2. Un système de répartition européenne qui peine à se mettre en place
Un système européen de répartition des réfugiés a été mis en place en deux temps . Décidée par le Conseil de l'Union européenne le 27 mai 2015, une première répartition concernait 40 000 demandeurs d'asile , arrivés en Grèce et en Italie. Sur la base d'une clé de répartition qui tient compte de la population, du produit intérieur brut, du nombre de demandeurs d'asile accueillis sur les dernières années et du taux de chômage 1 ( * ) , ce nombre a été réparti entre chaque pays, la France devant en accueillir 4 051 en provenance d'Italie et 2 701 en provenance de la Grèce sur 2016 et 2017.
Puis, au mois de septembre 2015, au regard de l'aggravation de la crise des migrants, le Conseil, sur la base d'une initiative commune de la France et de l'Allemagne, a proposé de relocaliser 120 000 migrants supplémentaires présents en Italie, en Grèce et en Hongrie. Selon la même clé de répartition, la France devrait en accueillir 24 031 sur 2016 et 2017.
Ainsi, au total, la France devrait donc accueillir 30 783 migrants dans le cadre des programmes de relocalisation d'urgence adoptés au niveau européen .
Néanmoins, la mise en oeuvre de ce programme s'avère délicate. Au 1 er octobre 2016, seules 1 987 personnes ont été relocalisés en France dont 231 depuis l'Italie et 1 756 depuis la Grèce .
Cela s'explique par deux principales raisons. La première est qu'à la suite de l'accord entre l'Union européenne et la Turquie conclu le 18 mars 2016, le flux en provenance de la Méditerranée orientale, via la Grèce et la Turquie, s'est considérablement ralenti, voire tari. La seconde est que les caractéristiques des migrants, en particulier leurs nationalités, ne correspondent pas aux critères définis par le programme de relocalisation, qui s'adresse aux seuls migrants en « besoin manifeste de protection internationale » (Syriens, Irakiens, Erythréens). Or, les migrants qui déposent aujourd'hui leurs demandes en Europe, a fortiori ceux arrivés en Italie via la Libye, sont pour beaucoup des Soudanais ou des ressortissants d'autres pays d'Afrique subsaharienne.

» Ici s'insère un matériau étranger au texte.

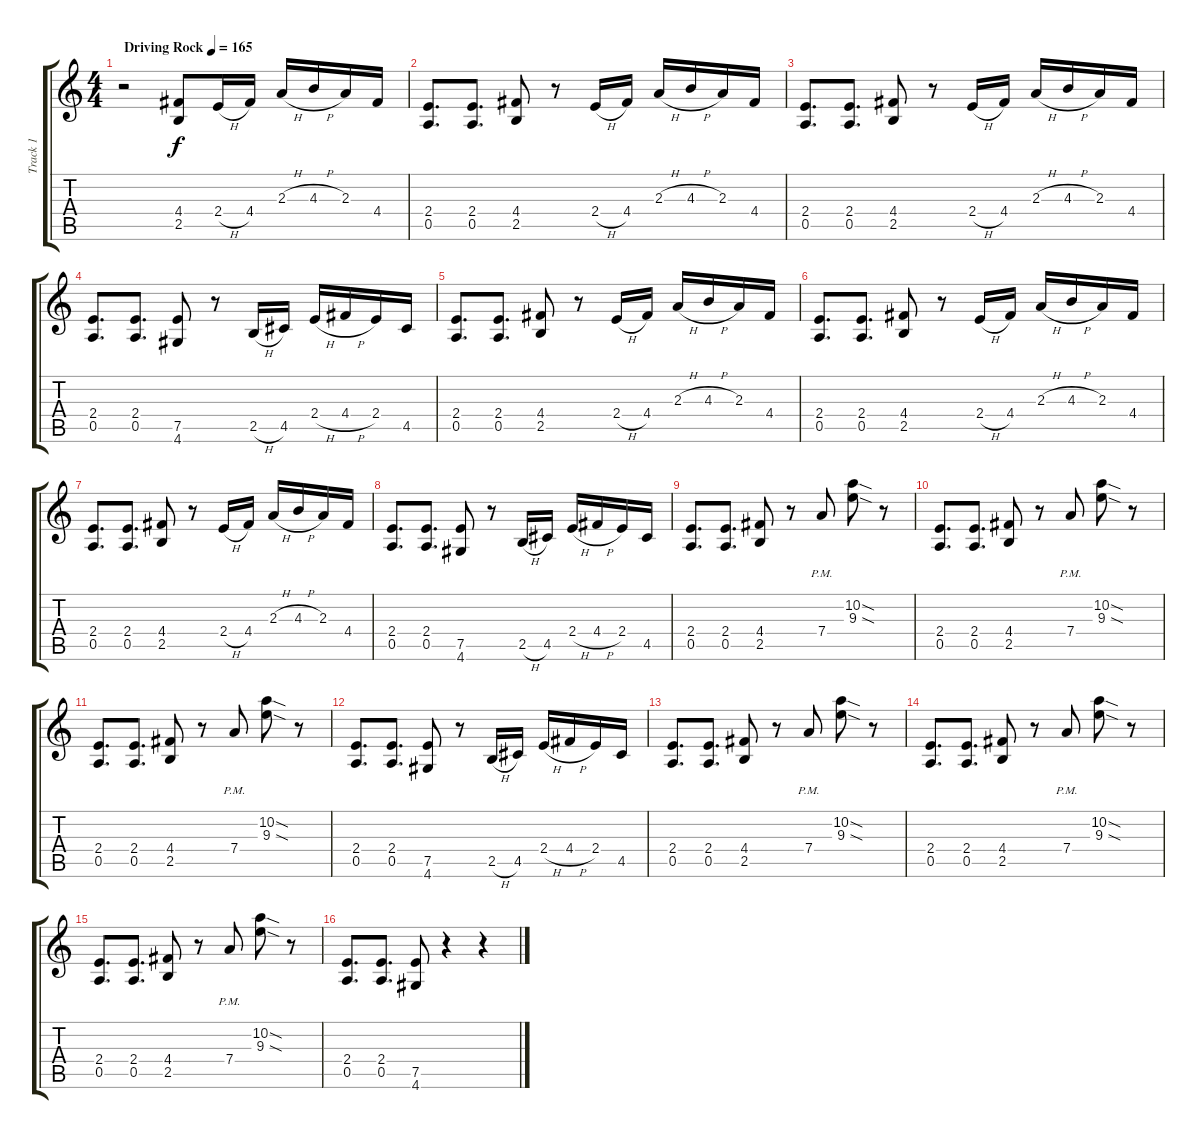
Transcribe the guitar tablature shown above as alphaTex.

\track ("Track 1" "Track 1") {instrument overdrivenguitar}
\staff {score tabs}
\tuning (E4 B3 G3 D3 A2 E2) {hide}
\ts (4 4)
\tempo (165 "Driving Rock")
\clef g2
\ks c
r.2{dy f instrument overdrivenguitar} (4.4 2.5).8 2.4{h}.16 4.4.16 2.3{h}.16 4.3{h}.16 2.3.16 4.4.16 |
(2.4 0.5).8{d} (2.4 0.5).8{d} (4.4 2.5).8 r.8 2.4{h}.16 4.4.16 2.3{h}.16 4.3{h}.16 2.3.16 4.4.16 |
(2.4 0.5).8{d} (2.4 0.5).8{d} (4.4 2.5).8 r.8 2.4{h}.16 4.4.16 2.3{h}.16 4.3{h}.16 2.3.16 4.4.16 |
(2.4 0.5).8{d} (2.4 0.5).8{d} (7.5 4.6).8 r.8 2.5{h}.16 4.5.16 2.4{h}.16 4.4{h}.16 2.4.16 4.5.16 |
(2.4 0.5).8{d} (2.4 0.5).8{d} (4.4 2.5).8 r.8 2.4{h}.16 4.4.16 2.3{h}.16 4.3{h}.16 2.3.16 4.4.16 |
(2.4 0.5).8{d} (2.4 0.5).8{d} (4.4 2.5).8 r.8 2.4{h}.16 4.4.16 2.3{h}.16 4.3{h}.16 2.3.16 4.4.16 |
(2.4 0.5).8{d} (2.4 0.5).8{d} (4.4 2.5).8 r.8 2.4{h}.16 4.4.16 2.3{h}.16 4.3{h}.16 2.3.16 4.4.16 |
(2.4 0.5).8{d} (2.4 0.5).8{d} (7.5 4.6).8 r.8 2.5{h}.16 4.5.16 2.4{h}.16 4.4{h}.16 2.4.16 4.5.16 |
(2.4 0.5).8{d} (2.4 0.5).8{d} (4.4 2.5).8 r.8 7.4{pm}.8 (10.2{sod} 9.3{sod}).8 r.8 |
(2.4 0.5).8{d} (2.4 0.5).8{d} (4.4 2.5).8 r.8 7.4{pm}.8 (10.2{sod} 9.3{sod}).8 r.8 |
(2.4 0.5).8{d} (2.4 0.5).8{d} (4.4 2.5).8 r.8 7.4{pm}.8 (10.2{sod} 9.3{sod}).8 r.8 |
(2.4 0.5).8{d} (2.4 0.5).8{d} (7.5 4.6).8 r.8 2.5{h}.16 4.5.16 2.4{h}.16 4.4{h}.16 2.4.16 4.5.16 |
(2.4 0.5).8{d} (2.4 0.5).8{d} (4.4 2.5).8 r.8 7.4{pm}.8 (10.2{sod} 9.3{sod}).8 r.8 |
(2.4 0.5).8{d} (2.4 0.5).8{d} (4.4 2.5).8 r.8 7.4{pm}.8 (10.2{sod} 9.3{sod}).8 r.8 |
(2.4 0.5).8{d} (2.4 0.5).8{d} (4.4 2.5).8 r.8 7.4{pm}.8 (10.2{sod} 9.3{sod}).8 r.8 |
(2.4 0.5).8{d} (2.4 0.5).8{d} (7.5 4.6).8 r.4 r.4
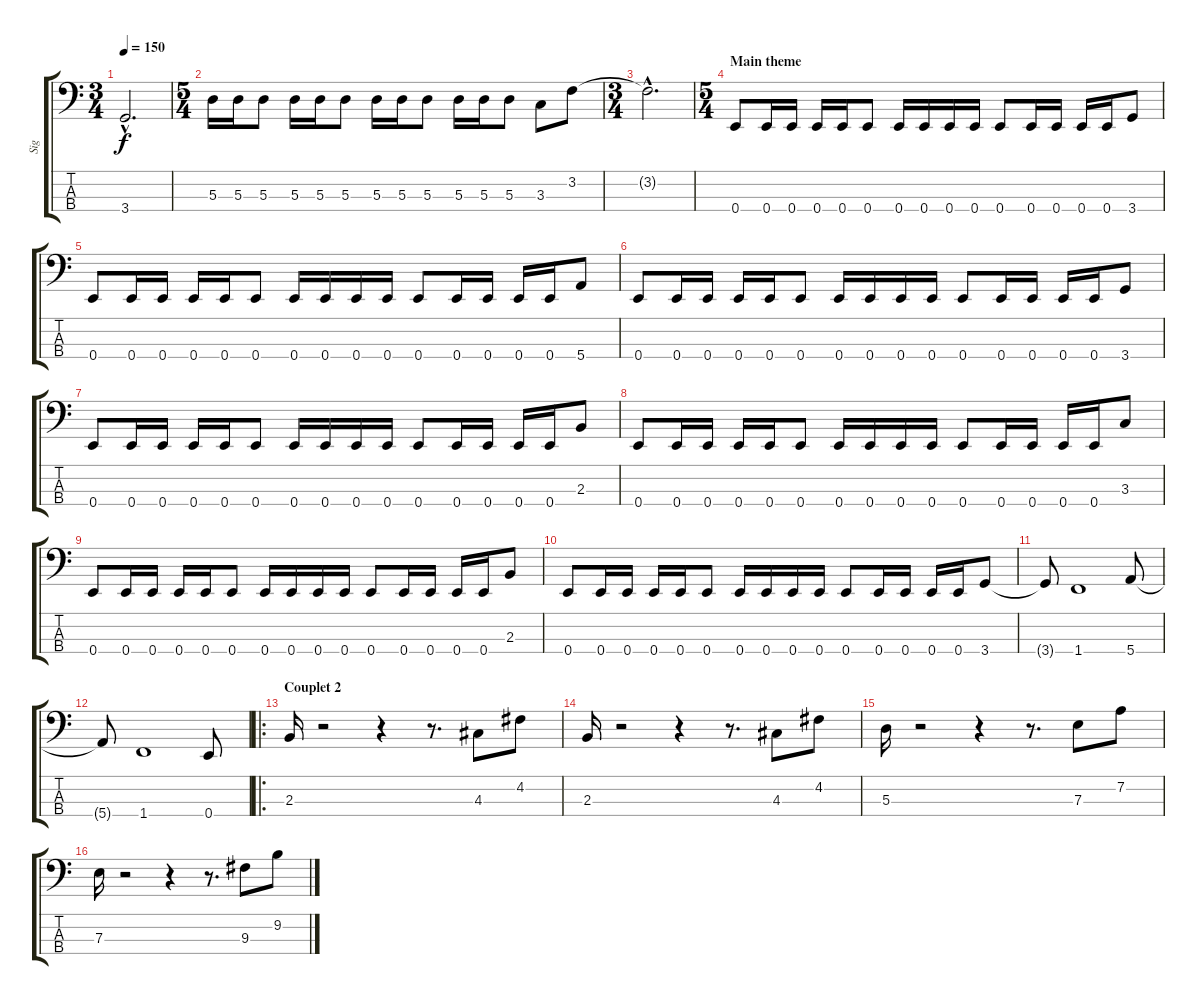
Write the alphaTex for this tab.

\track ("Sig" "Sig") {instrument electricbassfinger}
\staff {score tabs}
\tuning (G2 D2 A1 E1) {hide}
\ts (3 4)
\tempo 150
\clef f4
\ks c
3.4{hac t}.2{d dy f} |
\ts (5 4)
5.3.16 5.3.16 5.3.8 5.3.16 5.3.16 5.3.8 5.3.16 5.3.16 5.3.8 5.3.16 5.3.16 5.3.8 3.3.8 3.2.8 |
\ts (3 4)
3.2{hac t}.2{d} |
\ts (5 4)
\section ("" "Main theme")
0.4.8 0.4.16 0.4.16 0.4.16 0.4.16 0.4.8 0.4.16 0.4.16 0.4.16 0.4.16 0.4.8 0.4.16 0.4.16 0.4.16 0.4.16 3.4.8 |
0.4.8 0.4.16 0.4.16 0.4.16 0.4.16 0.4.8 0.4.16 0.4.16 0.4.16 0.4.16 0.4.8 0.4.16 0.4.16 0.4.16 0.4.16 5.4.8 |
0.4.8 0.4.16 0.4.16 0.4.16 0.4.16 0.4.8 0.4.16 0.4.16 0.4.16 0.4.16 0.4.8 0.4.16 0.4.16 0.4.16 0.4.16 3.4.8 |
0.4.8 0.4.16 0.4.16 0.4.16 0.4.16 0.4.8 0.4.16 0.4.16 0.4.16 0.4.16 0.4.8 0.4.16 0.4.16 0.4.16 0.4.16 2.3.8 |
0.4.8 0.4.16 0.4.16 0.4.16 0.4.16 0.4.8 0.4.16 0.4.16 0.4.16 0.4.16 0.4.8 0.4.16 0.4.16 0.4.16 0.4.16 3.3.8 |
0.4.8 0.4.16 0.4.16 0.4.16 0.4.16 0.4.8 0.4.16 0.4.16 0.4.16 0.4.16 0.4.8 0.4.16 0.4.16 0.4.16 0.4.16 2.3.8 |
0.4.8 0.4.16 0.4.16 0.4.16 0.4.16 0.4.8 0.4.16 0.4.16 0.4.16 0.4.16 0.4.8 0.4.16 0.4.16 0.4.16 0.4.16 3.4.8 |
3.4{t}.8 1.4.1 5.4.8 |
5.4{t}.8 1.4.1 0.4.8 |
\ro
\section ("" "Couplet 2")
2.3.16 r.2 r.4 r.8{d} 4.3.8 4.2.8 |
2.3.16 r.2 r.4 r.8{d} 4.3.8 4.2.8 |
5.3.16 r.2 r.4 r.8{d} 7.3.8 7.2.8 |
7.3.16 r.2 r.4 r.8{d} 9.3.8 9.2.8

Il n'en demeure pas moins que, s'il finissait par être véritablement mis en oeuvre, ce programme de relocalisation conduirait à une nouvelle augmentation des flux devant être pris en charge , même à titre très temporaire, par l'Office français pour la protection des réfugiés et des apatrides (Ofpra) et par les centres d'accueil pour les demandeurs d'asile et l'allocation aux demandeurs d'asile, puis par les dispositifs d'intégration du programme 104 une fois la protection accordée.
3. En France, une cristallisation de la crise migratoire dans le Calaisis et la région parisienne
Si les arrivées de migrants que connaît la France sont sans commune mesure avec celles observées en Allemagne, elles ont toutefois ceci de particulier d'être particulièrement concentrées sur quelques zones du territoire national qui cristallisent le débat politique et l'attention de l'opinion publique. Il s'agit essentiellement du Calaisis et de la région parisienne.

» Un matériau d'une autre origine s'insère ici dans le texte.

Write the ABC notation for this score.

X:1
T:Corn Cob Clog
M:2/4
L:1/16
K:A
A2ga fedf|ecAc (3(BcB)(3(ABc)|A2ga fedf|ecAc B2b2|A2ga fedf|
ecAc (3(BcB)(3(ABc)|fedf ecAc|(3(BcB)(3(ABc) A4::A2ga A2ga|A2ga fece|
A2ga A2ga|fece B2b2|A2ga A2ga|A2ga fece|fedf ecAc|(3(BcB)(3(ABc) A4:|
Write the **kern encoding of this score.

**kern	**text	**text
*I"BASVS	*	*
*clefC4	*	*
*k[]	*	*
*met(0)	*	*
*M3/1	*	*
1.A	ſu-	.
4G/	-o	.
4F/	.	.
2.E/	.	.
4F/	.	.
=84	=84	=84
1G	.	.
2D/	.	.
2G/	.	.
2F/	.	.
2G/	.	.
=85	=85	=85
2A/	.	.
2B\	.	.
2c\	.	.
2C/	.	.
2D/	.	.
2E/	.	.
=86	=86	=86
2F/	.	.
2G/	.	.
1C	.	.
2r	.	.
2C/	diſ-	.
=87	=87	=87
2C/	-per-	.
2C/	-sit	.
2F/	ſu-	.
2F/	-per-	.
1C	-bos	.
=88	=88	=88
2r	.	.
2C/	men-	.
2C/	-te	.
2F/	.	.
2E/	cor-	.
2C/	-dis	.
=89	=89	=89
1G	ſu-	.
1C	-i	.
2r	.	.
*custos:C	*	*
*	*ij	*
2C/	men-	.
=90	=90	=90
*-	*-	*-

Pour de nombreux migrants - ayant ou non déposé une demande d'asile en France ou dans un autre pays de l'Union européenne - qui cherchent à rejoindre le Royaume-Uni, la région de Calais constitue en effet un point d'arrivée sans issue. L'impossible franchissement de la mer de la Manche s'est traduit par l'installation progressive d'une « jungle », composée de campements spontanés réunis à proximité des containers d'un centre d'accueil et du centre Jules Ferry. L a préfecture du Pas-de-Calais a recensé 6 900 migrants en septembre 2016 2 ( * ) , soit le double de la population présente au printemps (après une décrue entre octobre 2015 et mars 2016). À Grande-Synthe (Dunkerque), le nombre de migrants était évalué à environ 700. Ces migrants ont fait l'objet, à la fin du mois d'octobre, d'une vaste opération de relocalisation en différents points du territoire national, afin de démanteler définitivement la « jungle ».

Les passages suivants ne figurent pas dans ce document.